[Collection entries]

******

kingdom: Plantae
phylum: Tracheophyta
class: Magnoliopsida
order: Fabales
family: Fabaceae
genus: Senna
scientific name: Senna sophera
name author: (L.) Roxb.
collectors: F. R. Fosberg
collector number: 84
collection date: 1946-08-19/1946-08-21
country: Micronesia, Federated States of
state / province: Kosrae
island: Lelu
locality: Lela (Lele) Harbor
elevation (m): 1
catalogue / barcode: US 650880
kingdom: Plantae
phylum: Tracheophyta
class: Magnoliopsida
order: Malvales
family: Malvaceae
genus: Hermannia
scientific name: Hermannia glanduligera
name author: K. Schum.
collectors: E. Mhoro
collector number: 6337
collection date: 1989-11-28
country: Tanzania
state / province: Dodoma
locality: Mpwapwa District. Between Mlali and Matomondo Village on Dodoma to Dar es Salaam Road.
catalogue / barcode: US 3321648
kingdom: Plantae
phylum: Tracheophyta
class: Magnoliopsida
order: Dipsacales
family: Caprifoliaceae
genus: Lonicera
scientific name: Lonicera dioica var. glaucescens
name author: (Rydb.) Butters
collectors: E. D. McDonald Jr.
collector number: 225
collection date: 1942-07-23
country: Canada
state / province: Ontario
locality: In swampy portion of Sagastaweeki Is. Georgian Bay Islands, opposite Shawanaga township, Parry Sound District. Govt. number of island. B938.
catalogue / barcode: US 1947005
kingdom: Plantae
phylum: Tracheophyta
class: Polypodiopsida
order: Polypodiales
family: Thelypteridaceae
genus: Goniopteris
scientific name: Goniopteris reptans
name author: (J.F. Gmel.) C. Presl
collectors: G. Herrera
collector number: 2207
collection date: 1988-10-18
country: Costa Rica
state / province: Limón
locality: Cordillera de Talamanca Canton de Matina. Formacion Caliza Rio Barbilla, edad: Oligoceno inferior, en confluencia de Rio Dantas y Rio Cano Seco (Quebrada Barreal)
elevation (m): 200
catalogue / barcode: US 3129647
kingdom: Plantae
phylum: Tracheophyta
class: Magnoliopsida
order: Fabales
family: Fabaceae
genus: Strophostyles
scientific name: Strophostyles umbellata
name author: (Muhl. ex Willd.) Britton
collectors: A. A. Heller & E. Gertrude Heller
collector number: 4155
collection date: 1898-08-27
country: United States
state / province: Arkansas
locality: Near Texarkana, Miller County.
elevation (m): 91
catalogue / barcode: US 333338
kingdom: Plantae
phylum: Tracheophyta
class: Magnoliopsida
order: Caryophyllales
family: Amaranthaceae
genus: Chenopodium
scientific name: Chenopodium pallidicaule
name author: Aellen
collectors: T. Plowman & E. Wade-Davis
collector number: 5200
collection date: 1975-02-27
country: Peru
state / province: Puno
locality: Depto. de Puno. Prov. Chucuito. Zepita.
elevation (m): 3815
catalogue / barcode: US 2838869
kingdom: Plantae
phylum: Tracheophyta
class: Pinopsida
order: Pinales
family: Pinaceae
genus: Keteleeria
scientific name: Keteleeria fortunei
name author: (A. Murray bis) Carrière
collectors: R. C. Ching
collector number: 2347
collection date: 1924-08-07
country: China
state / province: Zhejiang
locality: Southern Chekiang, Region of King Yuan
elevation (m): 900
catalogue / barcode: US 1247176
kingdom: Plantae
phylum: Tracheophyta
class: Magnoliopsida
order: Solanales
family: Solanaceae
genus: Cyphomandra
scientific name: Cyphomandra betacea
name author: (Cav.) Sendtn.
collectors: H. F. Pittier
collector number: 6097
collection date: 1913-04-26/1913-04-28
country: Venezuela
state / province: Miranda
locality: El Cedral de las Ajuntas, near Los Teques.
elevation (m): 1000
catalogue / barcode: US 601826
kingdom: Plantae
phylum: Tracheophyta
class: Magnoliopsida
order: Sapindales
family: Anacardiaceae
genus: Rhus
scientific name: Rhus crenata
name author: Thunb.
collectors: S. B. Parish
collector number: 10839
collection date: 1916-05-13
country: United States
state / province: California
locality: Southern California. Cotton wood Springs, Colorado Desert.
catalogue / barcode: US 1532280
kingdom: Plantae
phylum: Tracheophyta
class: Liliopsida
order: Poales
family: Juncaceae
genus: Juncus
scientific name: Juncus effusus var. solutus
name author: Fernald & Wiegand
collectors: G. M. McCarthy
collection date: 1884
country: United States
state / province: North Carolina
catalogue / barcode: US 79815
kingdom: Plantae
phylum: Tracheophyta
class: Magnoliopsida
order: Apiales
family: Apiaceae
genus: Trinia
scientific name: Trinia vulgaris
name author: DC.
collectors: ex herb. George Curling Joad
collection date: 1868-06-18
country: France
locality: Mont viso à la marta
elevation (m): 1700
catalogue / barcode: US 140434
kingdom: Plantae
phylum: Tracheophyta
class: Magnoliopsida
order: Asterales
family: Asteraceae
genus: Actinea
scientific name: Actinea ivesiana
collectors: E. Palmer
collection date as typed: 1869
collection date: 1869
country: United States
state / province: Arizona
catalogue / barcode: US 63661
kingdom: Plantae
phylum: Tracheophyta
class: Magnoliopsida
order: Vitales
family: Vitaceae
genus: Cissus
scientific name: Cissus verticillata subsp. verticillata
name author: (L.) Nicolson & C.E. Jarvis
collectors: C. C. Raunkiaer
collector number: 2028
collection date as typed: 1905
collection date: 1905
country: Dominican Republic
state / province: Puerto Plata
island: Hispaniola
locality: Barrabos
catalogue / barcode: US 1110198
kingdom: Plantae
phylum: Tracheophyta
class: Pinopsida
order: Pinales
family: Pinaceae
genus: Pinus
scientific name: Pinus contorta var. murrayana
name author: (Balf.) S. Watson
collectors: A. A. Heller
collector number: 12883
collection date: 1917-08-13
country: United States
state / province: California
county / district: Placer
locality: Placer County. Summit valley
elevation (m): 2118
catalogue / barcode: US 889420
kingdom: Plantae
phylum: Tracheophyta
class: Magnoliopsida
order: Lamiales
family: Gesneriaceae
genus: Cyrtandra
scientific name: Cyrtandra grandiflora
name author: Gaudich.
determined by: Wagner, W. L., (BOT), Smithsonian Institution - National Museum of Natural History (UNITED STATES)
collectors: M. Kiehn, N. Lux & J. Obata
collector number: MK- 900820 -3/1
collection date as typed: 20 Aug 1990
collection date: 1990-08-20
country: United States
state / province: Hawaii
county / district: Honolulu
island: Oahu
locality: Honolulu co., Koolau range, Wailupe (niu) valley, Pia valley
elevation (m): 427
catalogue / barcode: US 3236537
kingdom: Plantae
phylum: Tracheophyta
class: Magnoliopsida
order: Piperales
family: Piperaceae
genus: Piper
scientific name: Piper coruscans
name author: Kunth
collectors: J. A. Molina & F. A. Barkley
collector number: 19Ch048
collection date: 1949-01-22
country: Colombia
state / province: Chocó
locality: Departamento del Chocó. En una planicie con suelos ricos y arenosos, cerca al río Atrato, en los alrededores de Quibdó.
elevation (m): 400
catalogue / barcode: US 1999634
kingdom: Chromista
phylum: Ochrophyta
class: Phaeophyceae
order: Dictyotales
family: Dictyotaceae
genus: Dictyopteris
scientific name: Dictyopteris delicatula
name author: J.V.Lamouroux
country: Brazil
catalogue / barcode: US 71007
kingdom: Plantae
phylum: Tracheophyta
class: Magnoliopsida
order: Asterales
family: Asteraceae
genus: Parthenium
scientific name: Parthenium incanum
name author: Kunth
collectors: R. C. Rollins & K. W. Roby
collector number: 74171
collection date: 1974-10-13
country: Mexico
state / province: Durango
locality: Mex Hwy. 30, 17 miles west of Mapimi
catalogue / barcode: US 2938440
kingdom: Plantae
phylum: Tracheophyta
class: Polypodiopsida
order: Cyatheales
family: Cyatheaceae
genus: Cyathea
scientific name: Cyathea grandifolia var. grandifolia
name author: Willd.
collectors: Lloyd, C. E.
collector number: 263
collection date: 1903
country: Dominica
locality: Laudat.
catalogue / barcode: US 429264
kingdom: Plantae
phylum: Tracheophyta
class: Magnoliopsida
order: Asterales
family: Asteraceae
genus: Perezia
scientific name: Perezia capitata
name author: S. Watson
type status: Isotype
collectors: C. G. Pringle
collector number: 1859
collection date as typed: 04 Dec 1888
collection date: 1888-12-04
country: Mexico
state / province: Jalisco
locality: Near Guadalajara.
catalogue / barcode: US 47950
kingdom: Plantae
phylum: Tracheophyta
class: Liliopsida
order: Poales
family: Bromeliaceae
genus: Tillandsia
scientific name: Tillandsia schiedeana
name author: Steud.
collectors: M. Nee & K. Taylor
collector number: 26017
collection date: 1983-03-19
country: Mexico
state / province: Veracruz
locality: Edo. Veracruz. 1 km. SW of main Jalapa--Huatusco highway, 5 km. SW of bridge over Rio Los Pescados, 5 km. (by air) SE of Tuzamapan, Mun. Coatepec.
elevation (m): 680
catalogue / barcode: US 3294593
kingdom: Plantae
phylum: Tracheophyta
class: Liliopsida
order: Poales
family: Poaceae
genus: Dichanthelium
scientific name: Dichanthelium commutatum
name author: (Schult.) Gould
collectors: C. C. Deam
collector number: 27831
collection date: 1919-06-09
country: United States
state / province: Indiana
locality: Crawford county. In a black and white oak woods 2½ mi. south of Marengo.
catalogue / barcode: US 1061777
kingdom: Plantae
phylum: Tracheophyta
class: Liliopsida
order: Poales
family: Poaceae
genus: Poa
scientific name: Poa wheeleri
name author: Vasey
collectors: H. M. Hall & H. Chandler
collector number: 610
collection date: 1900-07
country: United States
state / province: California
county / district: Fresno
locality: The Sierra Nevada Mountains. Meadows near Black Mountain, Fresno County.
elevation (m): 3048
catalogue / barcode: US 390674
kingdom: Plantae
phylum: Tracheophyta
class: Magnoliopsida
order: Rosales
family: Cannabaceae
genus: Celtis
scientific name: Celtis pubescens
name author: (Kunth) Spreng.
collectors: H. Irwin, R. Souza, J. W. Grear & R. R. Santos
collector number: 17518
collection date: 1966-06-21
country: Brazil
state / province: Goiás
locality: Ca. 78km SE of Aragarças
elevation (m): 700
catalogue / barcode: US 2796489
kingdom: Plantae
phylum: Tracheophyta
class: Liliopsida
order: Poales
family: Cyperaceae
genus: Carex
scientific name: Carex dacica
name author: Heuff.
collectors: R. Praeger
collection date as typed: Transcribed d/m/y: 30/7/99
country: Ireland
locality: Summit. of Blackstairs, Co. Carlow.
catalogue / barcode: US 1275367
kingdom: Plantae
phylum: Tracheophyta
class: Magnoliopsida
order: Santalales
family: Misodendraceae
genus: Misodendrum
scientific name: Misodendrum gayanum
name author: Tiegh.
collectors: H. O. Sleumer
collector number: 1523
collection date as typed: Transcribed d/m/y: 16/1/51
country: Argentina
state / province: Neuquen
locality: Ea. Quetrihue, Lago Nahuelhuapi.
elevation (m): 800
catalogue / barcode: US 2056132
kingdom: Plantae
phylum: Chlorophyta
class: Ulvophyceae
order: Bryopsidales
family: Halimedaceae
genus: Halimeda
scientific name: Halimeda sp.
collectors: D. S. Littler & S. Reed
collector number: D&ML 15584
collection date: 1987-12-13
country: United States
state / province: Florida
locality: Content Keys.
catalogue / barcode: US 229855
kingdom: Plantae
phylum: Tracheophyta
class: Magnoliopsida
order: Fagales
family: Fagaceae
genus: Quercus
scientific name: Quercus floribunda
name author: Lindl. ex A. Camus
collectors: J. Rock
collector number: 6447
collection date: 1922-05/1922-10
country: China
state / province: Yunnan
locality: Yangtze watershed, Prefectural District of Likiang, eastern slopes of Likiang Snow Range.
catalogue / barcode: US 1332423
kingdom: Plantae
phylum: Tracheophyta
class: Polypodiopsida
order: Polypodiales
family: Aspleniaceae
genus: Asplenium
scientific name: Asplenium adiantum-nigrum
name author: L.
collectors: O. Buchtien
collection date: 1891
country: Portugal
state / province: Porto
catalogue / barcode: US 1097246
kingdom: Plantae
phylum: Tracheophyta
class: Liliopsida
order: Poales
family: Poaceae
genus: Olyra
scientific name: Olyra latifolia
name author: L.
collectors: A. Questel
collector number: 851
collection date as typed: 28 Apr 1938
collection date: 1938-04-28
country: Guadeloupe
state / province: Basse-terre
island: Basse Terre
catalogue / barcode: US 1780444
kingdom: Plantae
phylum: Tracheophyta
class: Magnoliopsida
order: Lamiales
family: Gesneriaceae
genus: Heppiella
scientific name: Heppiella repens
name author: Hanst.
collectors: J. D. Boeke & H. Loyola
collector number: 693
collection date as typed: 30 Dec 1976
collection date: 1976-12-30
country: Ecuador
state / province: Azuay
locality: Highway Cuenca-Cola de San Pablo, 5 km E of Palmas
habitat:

******

## What you should do
Reproduce the lines of the listing above word for word, from the line containing "genus: Hermannia" through the line containing "scientific name: Lonicera", both included.

## Solution to this exercise
genus: Hermannia
scientific name: Hermannia glanduligera
name author: K. Schum.
collectors: E. Mhoro
collector number: 6337
collection date: 1989-11-28
country: Tanzania
state / province: Dodoma
locality: Mpwapwa District. Between Mlali and Matomondo Village on Dodoma to Dar es Salaam Road.
catalogue / barcode: US 3321648
kingdom: Plantae
phylum: Tracheophyta
class: Magnoliopsida
order: Dipsacales
family: Caprifoliaceae
genus: Lonicera
scientific name: Lonicera dioica var. glaucescens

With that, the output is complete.